Every "New to AI, try this" guide I find ends up going down a path that isn't right for the project I'm working on - or convoluted with so many terms I need to look up, I get rather frustrated. Maybe I'm too old to learn/use AI? Anyway . . .
This is my project, and any guidance, pointers, help would be super appreciated. I'm working on a job aggregator. I have a simple web crawler that goes to a url, fetches the HTML, cleans a lot of the text and structure, and outputs the content of the job posting.
I then go in manually, look at that simplified HTML and extract the actual job description (vs Company description, benefits, other stuff on a job posting) to be used in another database. I use the exact wording, straight copy and paste, no summarization or interpretation.

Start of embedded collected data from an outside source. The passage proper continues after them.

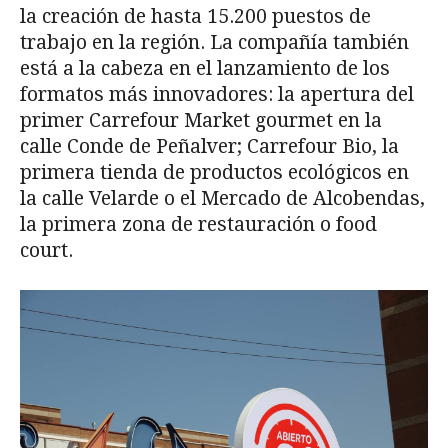
la creación de hasta 15.200 puestos de
trabajo en la región. La compañía también
está a la cabeza en el lanzamiento de los
formatos más innovadores: la apertura del
primer Carrefour Market gourmet en la
calle Conde de Peñalver; Carrefour Bio, la
primera tienda de productos ecológicos en
la calle Velarde o el Mercado de Alcobendas,
la primera zona de restauración o food
court.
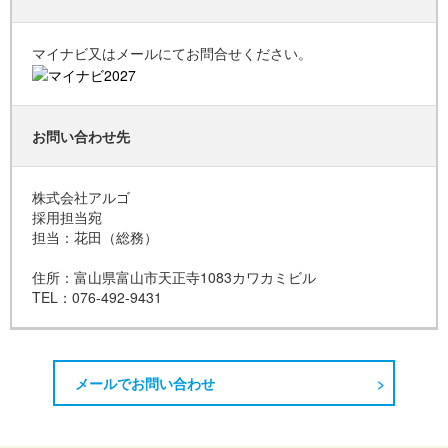
マイナビ又はメールにてお問合せください。
お問い合わせ先
株式会社アルゴ
採用担当宛
担当：花田（総務）
住所：富山県富山市天正寺1083カワカミビル
TEL：076-492-9431
メールでお問い合わせ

I have about 400 data points in a database that look like this:
job_site: "COMPANY_NAME",
raw_html: "Job TitleThis is what we doWe are looking for someone who"
job_description: "We are looking for someone who"
That I've manually extracted. I feel like I can use that as training data to do some form of text . . . extraction ?? . . . from an html document. But I don't have any clue on where to start
Thanks for this! I'll start learning!
A friend mentioned I should start with a pre-trained model because 400 (and growing 50ish / week with my crawler) is just not nearly enough. Then do continued learning on that pre-trained model. Does that sound right?